Source passage.

-- START --

The Company is filing this current report on Form 8-K to disclose material non-public information regarding the Company's projected operations and financial condition for 2008 and potential acquisition plans, discussed with investors in the conference call held on May 14, 2008, in order to avoid the selective disclosure of any material nonpublic information.

The information contained in this Current Report on Form 8-K and the exhibits attached hereto shall not be deemed to be "filed" for purposes of Section 18 of the Securities Exchange Act of 1934, as amended (the "Exchange Act"), or otherwise subject to the liabilities of that section, nor shall such information or such exhibits be deemed incorporated by reference in any filing under the Securities Act of 1933, as amended, or the Exchange Act, except as shall be expressly set forth by specific reference in such a filing. The information set forth in or exhibits to this Form 8-K shall not be deemed an admission as to the materiality of any information in this report on Form 8-K that is required to be disclosed solely to satisfy the requirements of Regulation FD.

-- END --

Records for the task.
-- START --

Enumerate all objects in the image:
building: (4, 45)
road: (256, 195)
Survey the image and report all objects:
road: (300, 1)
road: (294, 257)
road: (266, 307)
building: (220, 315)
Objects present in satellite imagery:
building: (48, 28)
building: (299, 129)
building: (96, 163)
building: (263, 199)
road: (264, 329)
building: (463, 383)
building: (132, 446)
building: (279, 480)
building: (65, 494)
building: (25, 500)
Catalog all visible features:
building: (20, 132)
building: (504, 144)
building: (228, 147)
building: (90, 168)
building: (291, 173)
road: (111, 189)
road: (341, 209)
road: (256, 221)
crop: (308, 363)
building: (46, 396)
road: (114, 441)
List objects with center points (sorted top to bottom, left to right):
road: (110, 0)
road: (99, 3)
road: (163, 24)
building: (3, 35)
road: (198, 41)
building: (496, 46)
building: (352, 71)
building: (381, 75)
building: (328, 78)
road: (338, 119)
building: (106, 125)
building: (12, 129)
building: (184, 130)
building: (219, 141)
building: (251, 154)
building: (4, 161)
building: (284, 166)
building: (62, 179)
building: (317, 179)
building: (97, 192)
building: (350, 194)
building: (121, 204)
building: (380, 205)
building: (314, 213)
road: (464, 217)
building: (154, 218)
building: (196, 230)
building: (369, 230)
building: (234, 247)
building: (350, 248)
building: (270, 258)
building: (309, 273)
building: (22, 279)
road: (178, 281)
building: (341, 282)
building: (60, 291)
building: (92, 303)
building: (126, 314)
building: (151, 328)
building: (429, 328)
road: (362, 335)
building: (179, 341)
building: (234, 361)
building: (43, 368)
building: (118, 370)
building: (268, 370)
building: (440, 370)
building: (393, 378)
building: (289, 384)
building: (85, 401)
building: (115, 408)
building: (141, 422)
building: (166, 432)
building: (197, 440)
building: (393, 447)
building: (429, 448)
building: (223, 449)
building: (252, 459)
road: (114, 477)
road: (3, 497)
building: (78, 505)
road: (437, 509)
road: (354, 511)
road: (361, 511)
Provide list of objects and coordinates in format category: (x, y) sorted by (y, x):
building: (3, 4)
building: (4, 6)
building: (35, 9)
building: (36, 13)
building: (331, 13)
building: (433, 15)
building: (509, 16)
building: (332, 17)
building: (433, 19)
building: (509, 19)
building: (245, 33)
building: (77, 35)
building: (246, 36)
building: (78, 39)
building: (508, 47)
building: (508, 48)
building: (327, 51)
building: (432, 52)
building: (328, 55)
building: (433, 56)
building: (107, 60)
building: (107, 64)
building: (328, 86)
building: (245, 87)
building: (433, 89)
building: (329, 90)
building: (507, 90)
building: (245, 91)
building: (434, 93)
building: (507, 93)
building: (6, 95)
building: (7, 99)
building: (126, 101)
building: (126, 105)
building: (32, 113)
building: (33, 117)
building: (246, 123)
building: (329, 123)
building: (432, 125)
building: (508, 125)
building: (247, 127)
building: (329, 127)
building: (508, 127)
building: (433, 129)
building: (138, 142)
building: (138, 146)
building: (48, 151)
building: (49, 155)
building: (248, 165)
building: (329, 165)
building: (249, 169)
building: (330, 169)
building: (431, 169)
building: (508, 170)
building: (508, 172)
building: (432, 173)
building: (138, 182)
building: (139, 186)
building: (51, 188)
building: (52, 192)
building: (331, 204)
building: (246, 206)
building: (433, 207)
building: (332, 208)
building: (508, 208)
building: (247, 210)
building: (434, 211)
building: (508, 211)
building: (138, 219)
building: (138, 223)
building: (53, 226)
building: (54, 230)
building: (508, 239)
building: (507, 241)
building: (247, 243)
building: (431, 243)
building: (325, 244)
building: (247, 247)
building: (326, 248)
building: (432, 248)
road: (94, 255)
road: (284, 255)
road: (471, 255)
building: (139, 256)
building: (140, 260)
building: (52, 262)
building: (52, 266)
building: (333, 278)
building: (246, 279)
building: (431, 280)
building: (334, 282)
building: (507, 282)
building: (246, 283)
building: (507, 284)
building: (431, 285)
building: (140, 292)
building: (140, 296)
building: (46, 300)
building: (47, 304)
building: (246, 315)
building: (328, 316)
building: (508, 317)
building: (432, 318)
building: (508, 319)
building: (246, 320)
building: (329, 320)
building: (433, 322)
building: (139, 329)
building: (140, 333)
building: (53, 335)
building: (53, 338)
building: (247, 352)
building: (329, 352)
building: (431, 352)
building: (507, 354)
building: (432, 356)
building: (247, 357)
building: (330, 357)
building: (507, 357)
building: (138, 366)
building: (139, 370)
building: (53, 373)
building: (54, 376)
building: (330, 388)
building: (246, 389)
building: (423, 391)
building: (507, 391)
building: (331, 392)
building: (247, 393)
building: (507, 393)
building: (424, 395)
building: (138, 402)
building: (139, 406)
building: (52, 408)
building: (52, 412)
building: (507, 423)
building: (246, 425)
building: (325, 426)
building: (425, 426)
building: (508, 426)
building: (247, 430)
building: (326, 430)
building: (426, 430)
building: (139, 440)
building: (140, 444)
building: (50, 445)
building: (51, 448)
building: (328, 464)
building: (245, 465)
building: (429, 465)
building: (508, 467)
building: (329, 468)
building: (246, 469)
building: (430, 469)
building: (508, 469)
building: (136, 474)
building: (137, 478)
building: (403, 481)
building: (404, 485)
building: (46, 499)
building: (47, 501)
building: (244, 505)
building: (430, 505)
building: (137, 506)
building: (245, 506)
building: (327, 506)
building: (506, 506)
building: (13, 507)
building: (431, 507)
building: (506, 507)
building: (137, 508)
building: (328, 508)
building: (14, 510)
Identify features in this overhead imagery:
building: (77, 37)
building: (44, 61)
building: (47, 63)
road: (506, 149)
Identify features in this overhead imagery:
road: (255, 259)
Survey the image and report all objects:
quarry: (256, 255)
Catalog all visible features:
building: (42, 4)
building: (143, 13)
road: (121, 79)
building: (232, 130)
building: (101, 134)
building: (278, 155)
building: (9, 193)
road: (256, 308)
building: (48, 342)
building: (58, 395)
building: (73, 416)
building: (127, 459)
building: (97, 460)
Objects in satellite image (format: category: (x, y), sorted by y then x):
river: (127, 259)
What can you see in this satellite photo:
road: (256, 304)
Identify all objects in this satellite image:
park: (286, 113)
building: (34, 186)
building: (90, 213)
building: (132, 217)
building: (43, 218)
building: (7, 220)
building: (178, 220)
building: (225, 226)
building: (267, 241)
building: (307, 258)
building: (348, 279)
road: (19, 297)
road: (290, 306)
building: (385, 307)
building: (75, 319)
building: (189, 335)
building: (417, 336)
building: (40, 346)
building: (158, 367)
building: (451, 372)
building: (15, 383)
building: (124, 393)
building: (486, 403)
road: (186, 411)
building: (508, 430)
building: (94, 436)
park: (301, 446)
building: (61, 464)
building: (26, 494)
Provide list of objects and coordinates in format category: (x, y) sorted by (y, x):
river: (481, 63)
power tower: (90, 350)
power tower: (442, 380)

-- END --

Written tasks.
**1)** Translate this sentence from the Form 8-K passage into Spanish: "The information set forth in or exhibits to this Form 8-K shall not be deemed an admission as to the materiality of any information in this report on Form 8-K that is required to be disclosed solely to satisfy the requirements of Regulation FD."
**2)** Rename "road" to "street" in the entries from their first line through the line holding "building: (20, 132)", inclusive. Return only those lines.
The Form 8-K passage has no connection to the entries.

Full solutions.
**1)** La información expuesta en este Formulario 8-K o en sus anexos no se considerará una admisión en cuanto a la importancia relativa de cualquier información de este informe en el Formulario 8-K que deba divulgarse únicamente para cumplir los requisitos del Reglamento FD.

**2)**
Enumerate all objects in the image:
building: (4, 45)
street: (256, 195)
Survey the image and report all objects:
street: (300, 1)
street: (294, 257)
street: (266, 307)
building: (220, 315)
Objects present in satellite imagery:
building: (48, 28)
building: (299, 129)
building: (96, 163)
building: (263, 199)
street: (264, 329)
building: (463, 383)
building: (132, 446)
building: (279, 480)
building: (65, 494)
building: (25, 500)
Catalog all visible features:
building: (20, 132)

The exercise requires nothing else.